Provide the option of not removing duplicates automatically when creating R visualizations or provide the ability to create R datasets using the same syntax as shown in the comments when creating an R visualization

Comments (14)
Gregory J. Deckler's profile image Profile Picture

d6e133db d7a0-4dac-a021-1c9ce8cd2820 on 05 Jul 2020 22:46:21

RE: "R" Don't remove duplicates

When linking to an SQL Server Analysis Services database cube, I don't directly have access to the right keys that make records unique to block duplicates from being removed. Therefore, when using cubes it may not be possible to get accurate data in R in some cases. Many statistics/visualizations are worthless when duplicates have been removed. Can someone explain why removing duplicates was ever a good idea?

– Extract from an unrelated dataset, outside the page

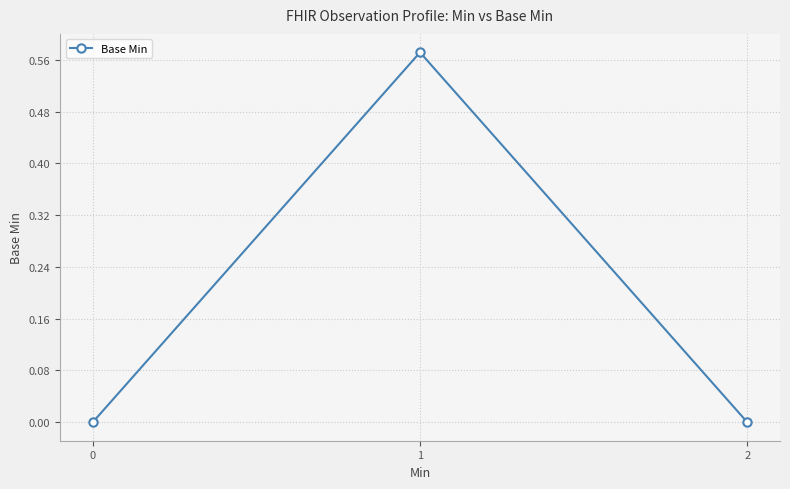

Does the chart display data point markers on the line(s)?

Yes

Gregory J. Deckler's profile image Profile Picture

d6e133db d7a0-4dac-a021-1c9ce8cd2820 on 05 Jul 2020 22:45:03

RE: "R" Don't remove duplicates

I shouldn't have to add an ID or key field to get all the data. If I want to remove duplicates in R, it's trivial with the "unique" statement.

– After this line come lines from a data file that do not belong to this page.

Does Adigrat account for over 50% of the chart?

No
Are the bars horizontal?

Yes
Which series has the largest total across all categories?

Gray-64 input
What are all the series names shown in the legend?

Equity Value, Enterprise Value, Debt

Gregory J. Deckler's profile image Profile Picture

ec1ee083 149b-4e26-8661-a5a60d3b6dc8 on 05 Jul 2020 22:40:04

RE: "R" Don't remove duplicates

The workaround here is to add "ID column" to the data (don't use it in R script)

Gregory J. Deckler's profile image Profile Picture

a9528410 5438-48b6-a4bd-227f31374d70 on 05 Jul 2020 22:19:58

RE: "R" Don't remove duplicates

The comments of an R visualization show:
#dataset <- data.frame(Column)

However, I cannot use the same syntax to create my own data frame.